20. How are the personal and capital accounts of partners distinguished? What is the purpose of each of these accounts?
21. When the books of a partnership are closed, into what accounts are the revenue accounts closed? Into what accounts is the profit and loss account closed?
22. When the business of a partnership is sold, or liquidated, how are the net assets divided?
23. If any part of the assets, other than the goods in which the firm is trading, brings a price above cost, what journal entry is necessary? What entry if the price is below cost?
24. When partners invest unequal amounts in the business, what is the usual method of adjusting the inequality?
25. White, Black, and Brown who have been conducting business under a partnership agreement, decide to liquidate the business and dissolve the partnership. In the final settlement White agrees to accept the accounts receivable, which amount to $6,432.00, in part payment of the amount due him, provided 10% is first charged off to cover doubtful accounts. What journal entry is necessary?

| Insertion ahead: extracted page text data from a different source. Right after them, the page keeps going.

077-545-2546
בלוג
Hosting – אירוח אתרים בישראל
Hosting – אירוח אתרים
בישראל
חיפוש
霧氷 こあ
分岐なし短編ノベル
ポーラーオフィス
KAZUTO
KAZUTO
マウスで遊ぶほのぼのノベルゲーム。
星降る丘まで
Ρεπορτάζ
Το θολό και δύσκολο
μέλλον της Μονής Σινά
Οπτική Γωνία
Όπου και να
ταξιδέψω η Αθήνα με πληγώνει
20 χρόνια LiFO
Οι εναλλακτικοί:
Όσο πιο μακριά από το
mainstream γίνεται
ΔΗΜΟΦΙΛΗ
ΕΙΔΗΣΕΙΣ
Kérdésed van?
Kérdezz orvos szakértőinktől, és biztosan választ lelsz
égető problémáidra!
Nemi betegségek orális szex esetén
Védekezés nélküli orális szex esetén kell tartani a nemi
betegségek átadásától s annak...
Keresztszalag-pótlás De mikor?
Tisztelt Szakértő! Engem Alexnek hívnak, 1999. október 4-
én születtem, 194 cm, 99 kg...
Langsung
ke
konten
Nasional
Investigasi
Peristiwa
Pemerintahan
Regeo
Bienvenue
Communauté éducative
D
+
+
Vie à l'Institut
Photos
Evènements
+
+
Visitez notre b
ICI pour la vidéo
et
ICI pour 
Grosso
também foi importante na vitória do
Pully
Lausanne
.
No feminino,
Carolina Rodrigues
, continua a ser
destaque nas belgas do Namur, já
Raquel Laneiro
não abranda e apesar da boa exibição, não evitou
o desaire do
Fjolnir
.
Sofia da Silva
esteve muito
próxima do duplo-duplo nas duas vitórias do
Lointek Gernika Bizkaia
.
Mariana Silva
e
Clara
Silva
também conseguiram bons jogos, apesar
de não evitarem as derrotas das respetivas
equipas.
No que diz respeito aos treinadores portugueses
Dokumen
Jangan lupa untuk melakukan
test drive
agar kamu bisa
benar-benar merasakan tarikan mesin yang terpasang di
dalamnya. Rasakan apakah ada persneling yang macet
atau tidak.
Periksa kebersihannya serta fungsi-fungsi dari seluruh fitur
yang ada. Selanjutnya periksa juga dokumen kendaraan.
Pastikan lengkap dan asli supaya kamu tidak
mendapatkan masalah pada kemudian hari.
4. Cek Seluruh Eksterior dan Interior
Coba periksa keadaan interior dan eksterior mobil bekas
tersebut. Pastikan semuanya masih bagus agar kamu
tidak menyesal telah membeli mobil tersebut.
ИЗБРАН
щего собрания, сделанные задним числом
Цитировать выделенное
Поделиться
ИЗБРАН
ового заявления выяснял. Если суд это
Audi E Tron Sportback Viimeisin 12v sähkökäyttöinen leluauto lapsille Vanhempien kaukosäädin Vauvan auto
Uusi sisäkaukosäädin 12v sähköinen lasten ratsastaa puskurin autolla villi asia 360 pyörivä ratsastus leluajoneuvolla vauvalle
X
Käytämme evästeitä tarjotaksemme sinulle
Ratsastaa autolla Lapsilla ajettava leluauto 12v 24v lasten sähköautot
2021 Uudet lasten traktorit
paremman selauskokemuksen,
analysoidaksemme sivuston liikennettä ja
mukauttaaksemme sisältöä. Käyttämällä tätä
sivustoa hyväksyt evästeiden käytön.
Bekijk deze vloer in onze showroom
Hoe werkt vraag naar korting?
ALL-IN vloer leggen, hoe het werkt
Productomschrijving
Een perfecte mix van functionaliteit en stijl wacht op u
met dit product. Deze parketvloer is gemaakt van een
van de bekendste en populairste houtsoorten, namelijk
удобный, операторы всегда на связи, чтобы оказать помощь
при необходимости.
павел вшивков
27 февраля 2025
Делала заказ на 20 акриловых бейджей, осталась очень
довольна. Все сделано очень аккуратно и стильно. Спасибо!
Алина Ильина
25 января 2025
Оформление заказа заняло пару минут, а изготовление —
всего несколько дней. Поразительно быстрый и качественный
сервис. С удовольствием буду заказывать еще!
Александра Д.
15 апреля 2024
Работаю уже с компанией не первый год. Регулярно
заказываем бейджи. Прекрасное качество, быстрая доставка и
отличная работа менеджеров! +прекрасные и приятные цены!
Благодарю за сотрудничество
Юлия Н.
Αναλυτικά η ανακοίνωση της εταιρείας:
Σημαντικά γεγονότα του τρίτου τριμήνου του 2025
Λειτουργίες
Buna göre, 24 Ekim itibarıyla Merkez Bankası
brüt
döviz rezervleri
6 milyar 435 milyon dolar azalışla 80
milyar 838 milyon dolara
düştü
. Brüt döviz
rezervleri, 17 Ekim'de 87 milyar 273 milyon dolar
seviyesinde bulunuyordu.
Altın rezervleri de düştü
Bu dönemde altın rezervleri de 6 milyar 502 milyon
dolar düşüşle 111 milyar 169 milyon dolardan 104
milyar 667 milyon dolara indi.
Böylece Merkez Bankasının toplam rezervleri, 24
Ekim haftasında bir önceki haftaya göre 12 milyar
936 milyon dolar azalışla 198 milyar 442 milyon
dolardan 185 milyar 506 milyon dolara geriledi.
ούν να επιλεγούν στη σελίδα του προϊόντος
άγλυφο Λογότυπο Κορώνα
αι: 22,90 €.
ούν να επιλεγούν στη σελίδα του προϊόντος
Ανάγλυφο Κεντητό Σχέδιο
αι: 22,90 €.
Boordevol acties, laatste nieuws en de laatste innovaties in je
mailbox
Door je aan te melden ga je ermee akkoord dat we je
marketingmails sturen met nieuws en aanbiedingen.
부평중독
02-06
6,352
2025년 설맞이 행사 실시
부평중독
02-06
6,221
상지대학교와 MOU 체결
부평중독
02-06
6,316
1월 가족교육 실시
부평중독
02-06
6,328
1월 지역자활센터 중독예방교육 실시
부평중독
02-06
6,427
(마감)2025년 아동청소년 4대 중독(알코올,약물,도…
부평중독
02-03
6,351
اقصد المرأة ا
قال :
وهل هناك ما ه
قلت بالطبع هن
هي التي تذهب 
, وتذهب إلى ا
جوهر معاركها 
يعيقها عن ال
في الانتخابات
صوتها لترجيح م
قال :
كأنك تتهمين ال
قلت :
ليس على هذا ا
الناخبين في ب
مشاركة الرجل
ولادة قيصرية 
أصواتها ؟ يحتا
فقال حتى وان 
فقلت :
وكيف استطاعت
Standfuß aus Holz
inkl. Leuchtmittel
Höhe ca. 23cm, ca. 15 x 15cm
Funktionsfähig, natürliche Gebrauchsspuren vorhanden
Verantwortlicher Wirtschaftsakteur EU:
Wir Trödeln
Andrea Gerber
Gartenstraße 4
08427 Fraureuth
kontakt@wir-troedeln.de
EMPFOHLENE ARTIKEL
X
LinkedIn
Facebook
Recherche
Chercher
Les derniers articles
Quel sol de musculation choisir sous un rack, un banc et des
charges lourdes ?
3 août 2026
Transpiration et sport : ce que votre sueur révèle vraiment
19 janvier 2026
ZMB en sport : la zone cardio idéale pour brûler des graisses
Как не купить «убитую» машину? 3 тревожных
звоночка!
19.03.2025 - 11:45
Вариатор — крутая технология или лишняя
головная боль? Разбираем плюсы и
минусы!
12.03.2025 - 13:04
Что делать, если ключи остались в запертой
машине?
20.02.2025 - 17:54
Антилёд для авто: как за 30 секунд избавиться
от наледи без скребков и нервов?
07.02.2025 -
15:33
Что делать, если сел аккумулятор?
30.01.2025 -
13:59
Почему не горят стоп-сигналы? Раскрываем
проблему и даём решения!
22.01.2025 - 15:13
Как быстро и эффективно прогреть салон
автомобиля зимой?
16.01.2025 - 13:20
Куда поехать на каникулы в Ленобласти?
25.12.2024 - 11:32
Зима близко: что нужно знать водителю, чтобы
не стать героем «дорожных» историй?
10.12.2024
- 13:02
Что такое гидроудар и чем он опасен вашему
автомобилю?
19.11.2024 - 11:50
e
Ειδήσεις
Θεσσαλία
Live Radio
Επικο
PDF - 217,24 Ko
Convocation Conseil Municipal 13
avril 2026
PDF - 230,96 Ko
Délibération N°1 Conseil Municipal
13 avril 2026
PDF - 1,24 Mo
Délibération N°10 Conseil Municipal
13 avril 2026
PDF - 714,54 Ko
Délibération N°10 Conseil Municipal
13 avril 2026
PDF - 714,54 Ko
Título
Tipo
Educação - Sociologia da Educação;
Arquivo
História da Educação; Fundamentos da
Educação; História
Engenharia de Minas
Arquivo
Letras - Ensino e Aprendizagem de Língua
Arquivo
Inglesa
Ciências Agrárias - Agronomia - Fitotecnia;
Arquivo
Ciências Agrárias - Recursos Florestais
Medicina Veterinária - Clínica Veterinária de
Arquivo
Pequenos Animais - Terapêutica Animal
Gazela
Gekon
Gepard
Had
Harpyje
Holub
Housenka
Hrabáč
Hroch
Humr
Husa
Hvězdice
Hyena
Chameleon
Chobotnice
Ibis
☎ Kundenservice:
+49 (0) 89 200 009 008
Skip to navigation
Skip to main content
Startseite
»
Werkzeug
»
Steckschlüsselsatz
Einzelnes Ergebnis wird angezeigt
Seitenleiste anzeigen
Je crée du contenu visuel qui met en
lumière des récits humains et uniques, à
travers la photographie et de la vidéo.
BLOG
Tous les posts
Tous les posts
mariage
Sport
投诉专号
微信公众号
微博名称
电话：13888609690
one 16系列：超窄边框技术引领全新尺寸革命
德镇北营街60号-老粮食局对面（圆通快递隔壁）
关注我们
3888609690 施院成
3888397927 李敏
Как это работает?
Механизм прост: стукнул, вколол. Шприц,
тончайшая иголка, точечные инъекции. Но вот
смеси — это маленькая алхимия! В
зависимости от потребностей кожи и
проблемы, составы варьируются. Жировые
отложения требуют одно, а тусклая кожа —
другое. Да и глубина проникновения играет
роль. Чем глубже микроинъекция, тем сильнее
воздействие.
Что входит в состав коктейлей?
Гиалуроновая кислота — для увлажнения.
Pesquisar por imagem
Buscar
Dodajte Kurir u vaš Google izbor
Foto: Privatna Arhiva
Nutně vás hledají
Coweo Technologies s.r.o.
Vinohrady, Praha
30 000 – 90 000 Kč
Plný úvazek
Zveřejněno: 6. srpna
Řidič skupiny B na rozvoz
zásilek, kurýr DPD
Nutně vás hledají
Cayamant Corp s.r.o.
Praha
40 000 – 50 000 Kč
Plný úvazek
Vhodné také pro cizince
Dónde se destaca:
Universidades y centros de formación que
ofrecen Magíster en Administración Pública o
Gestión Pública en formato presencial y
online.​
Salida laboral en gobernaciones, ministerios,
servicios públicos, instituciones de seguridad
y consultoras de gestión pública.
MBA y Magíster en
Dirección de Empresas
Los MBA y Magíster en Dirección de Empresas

26. H. W. Hackett has been conducting a grocery business. His books have been kept by double entry, and were last closed December 31st, 1908. At that time, his net worth was $2,698.50. April 30th, 1909, he sold to John Ransom a half interest in the business for $1,500.00. Ransom made a cash payment of $1,000.00, and gave his note for $500.00 payable on demand, with interest at 6%. The profits for the four months ending April 30th, 1909, (estimated from the books), were $325.00. This amount was to be allowed to Mr. Hackett and placed to his credit on the books. Make journal entries for the allowed profit and for the sale of the half interest. The books are not to be closed at the beginning of the new partnership.
27. Prepare in proper form a solution of the problem given in Art. 40, Page 72.